Recorded information

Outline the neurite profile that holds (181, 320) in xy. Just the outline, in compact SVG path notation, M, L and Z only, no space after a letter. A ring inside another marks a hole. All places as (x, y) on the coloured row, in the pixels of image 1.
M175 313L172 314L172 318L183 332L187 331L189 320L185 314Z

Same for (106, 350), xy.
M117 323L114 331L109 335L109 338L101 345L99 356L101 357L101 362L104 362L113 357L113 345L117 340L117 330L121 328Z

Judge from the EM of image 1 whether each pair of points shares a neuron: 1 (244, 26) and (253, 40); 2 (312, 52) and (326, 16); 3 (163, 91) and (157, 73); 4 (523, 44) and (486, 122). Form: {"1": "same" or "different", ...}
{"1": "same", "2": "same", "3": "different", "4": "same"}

The task
Exactly the lines from the line holding "Judge from the" through the close of the listing above make up the answer; include nothing else.

Reply to the task
Judge from the EM of image 1 whether each pair of points shares a neuron: 1 (244, 26) and (253, 40); 2 (312, 52) and (326, 16); 3 (163, 91) and (157, 73); 4 (523, 44) and (486, 122). Form: {"1": "same" or "different", ...}
{"1": "same", "2": "same", "3": "different", "4": "same"}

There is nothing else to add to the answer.